Written task - Print the items from the line with "Rank the categories" to the line with "The value at 0 is 1. True or false?", reproducing each line without changes.

Provided entries -
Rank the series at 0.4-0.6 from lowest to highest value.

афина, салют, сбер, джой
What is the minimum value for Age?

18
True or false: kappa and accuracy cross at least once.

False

---

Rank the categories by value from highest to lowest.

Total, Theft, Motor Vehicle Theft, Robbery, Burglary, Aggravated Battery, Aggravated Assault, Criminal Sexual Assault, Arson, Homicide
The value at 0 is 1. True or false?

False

--

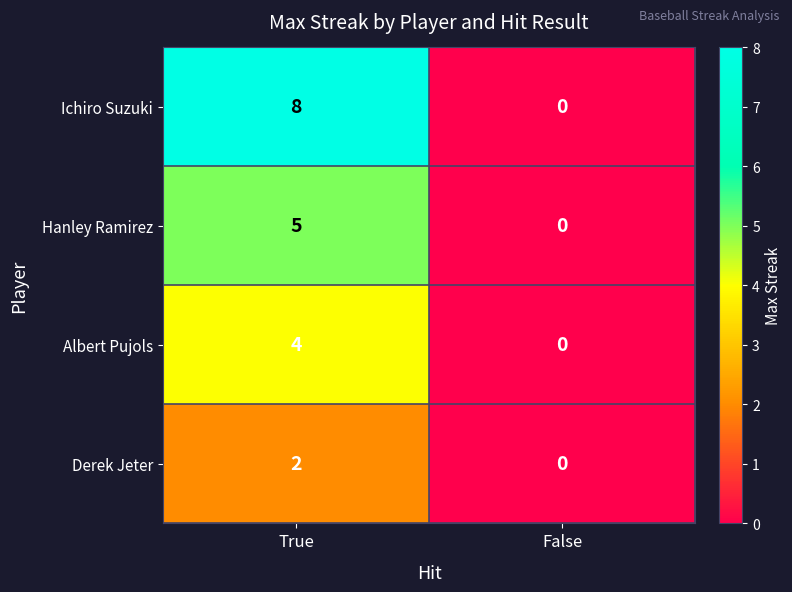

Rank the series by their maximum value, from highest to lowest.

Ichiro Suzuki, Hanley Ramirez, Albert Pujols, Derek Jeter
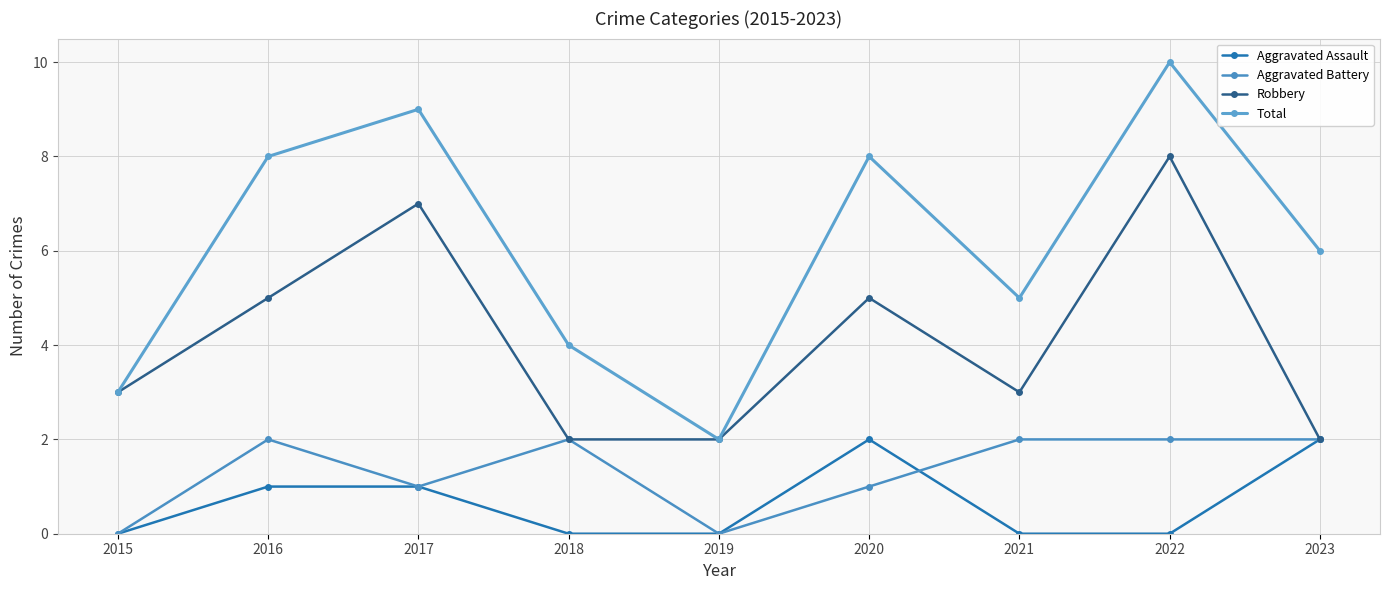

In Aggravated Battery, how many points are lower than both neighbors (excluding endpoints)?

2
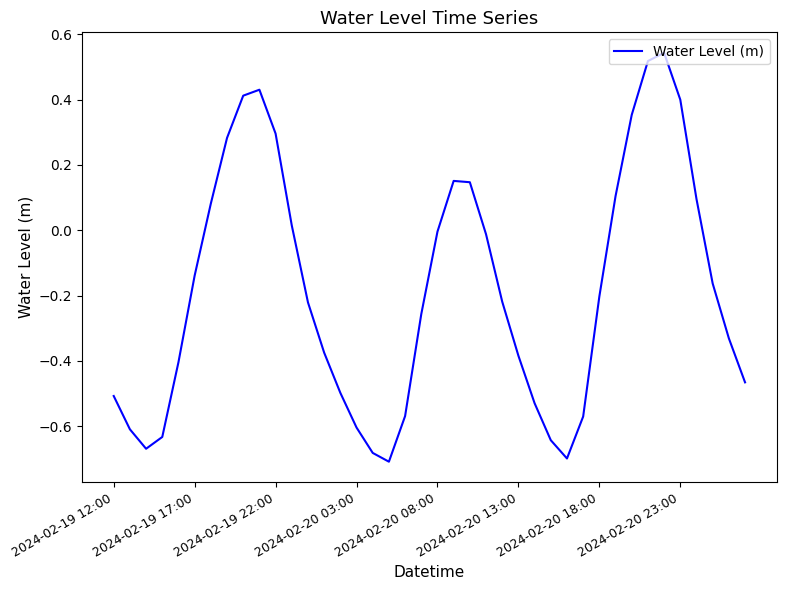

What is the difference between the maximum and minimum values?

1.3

Solution for this task -
Rank the categories by value from highest to lowest.

Total, Theft, Motor Vehicle Theft, Robbery, Burglary, Aggravated Battery, Aggravated Assault, Criminal Sexual Assault, Arson, Homicide
The value at 0 is 1. True or false?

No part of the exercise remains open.